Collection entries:
********
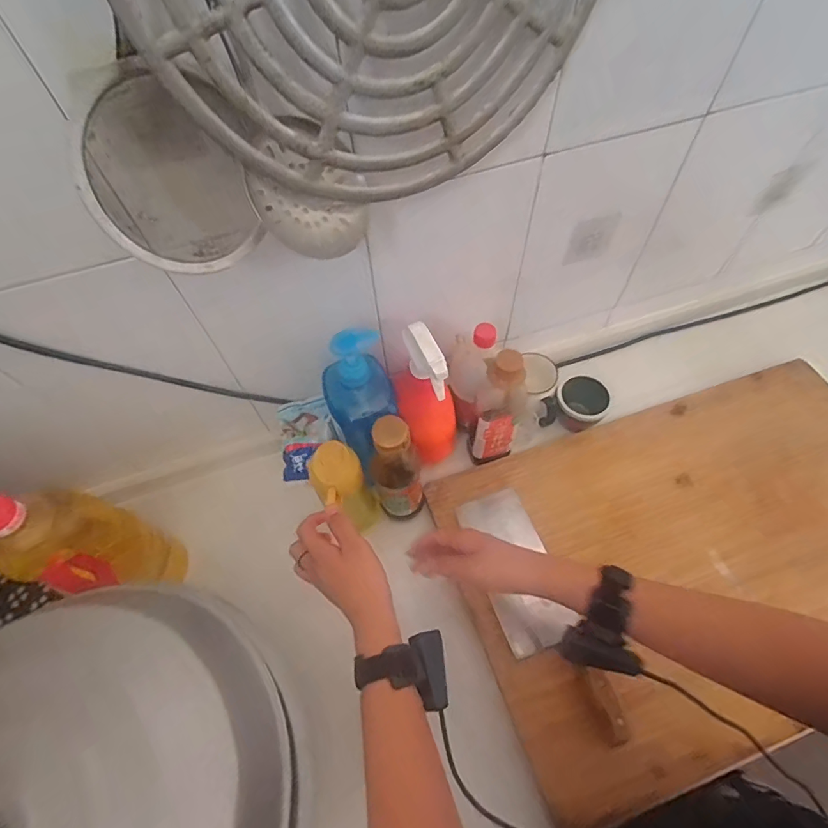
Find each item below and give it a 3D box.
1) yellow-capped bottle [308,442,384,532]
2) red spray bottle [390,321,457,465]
[{"bbox_3d":[-0.087,0.105,0.623,0.059,0.197,0.057,-38,65,-15],"label":"yellow-capped bottle"},{"bbox_3d":[0.018,-0.033,0.619,0.069,0.218,0.111,-18,61,-8],"label":"red spray bottle"}]

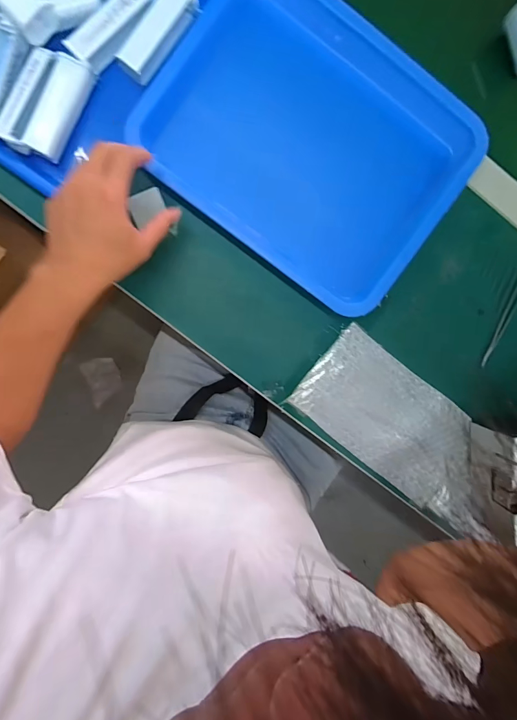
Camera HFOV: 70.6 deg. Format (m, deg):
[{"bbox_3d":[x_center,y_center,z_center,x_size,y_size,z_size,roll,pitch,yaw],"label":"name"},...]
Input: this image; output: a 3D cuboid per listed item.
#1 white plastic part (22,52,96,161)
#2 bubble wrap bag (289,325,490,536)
[{"bbox_3d":[-0.213,-0.268,0.390,0.033,0.023,0.102,25,91,-5],"label":"white plastic part"},{"bbox_3d":[0.179,0.087,0.444,0.267,0.016,0.120,38,90,-5],"label":"bubble wrap bag"}]

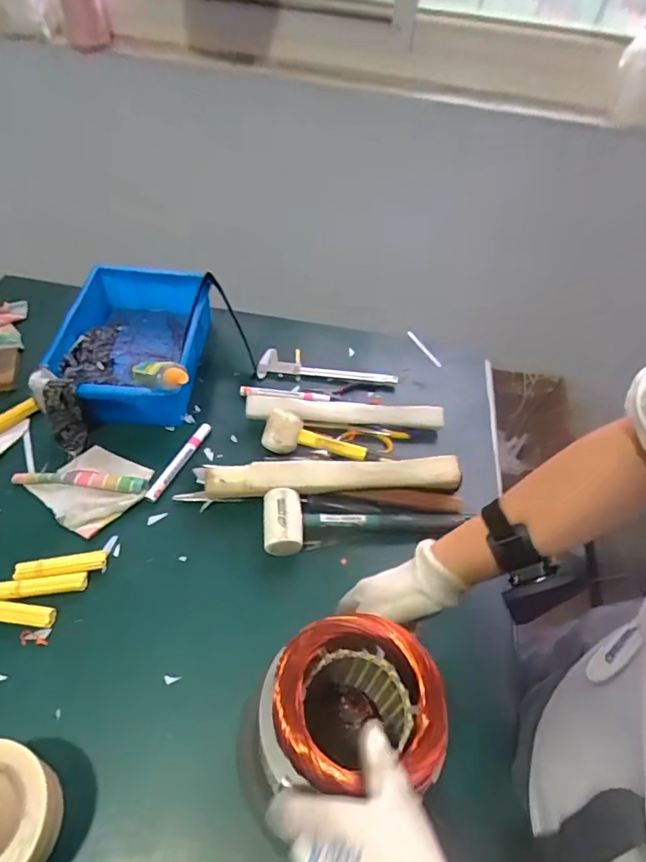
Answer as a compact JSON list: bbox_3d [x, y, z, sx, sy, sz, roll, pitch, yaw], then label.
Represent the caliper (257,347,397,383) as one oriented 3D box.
[{"bbox_3d":[0.007,-0.109,0.842,0.228,0.016,0.058,3,50,-3],"label":"caliper"}]

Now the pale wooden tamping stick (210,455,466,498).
[{"bbox_3d":[0.015,0.064,0.668,0.333,0.047,0.038,0,50,-5],"label":"pale wooden tamping stick"}]

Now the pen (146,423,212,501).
[{"bbox_3d":[-0.201,0.040,0.700,0.019,0.013,0.138,22,52,13],"label":"pen"}]

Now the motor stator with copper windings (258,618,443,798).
[{"bbox_3d":[0.023,0.239,0.431,0.144,0.124,0.116,5,50,0],"label":"motor stator with copper windings"}]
********
= EXERCISE GOAL =
For every line in the data above that has the string "pitch", return that line.

= PROBLEM SOLUTION =
[{"bbox_3d":[x_center,y_center,z_center,x_size,y_size,z_size,roll,pitch,yaw],"label":"name"},...]
Answer as a compact JSON list: bbox_3d [x, y, z, sx, sy, sz, roll, pitch, yaw], then label.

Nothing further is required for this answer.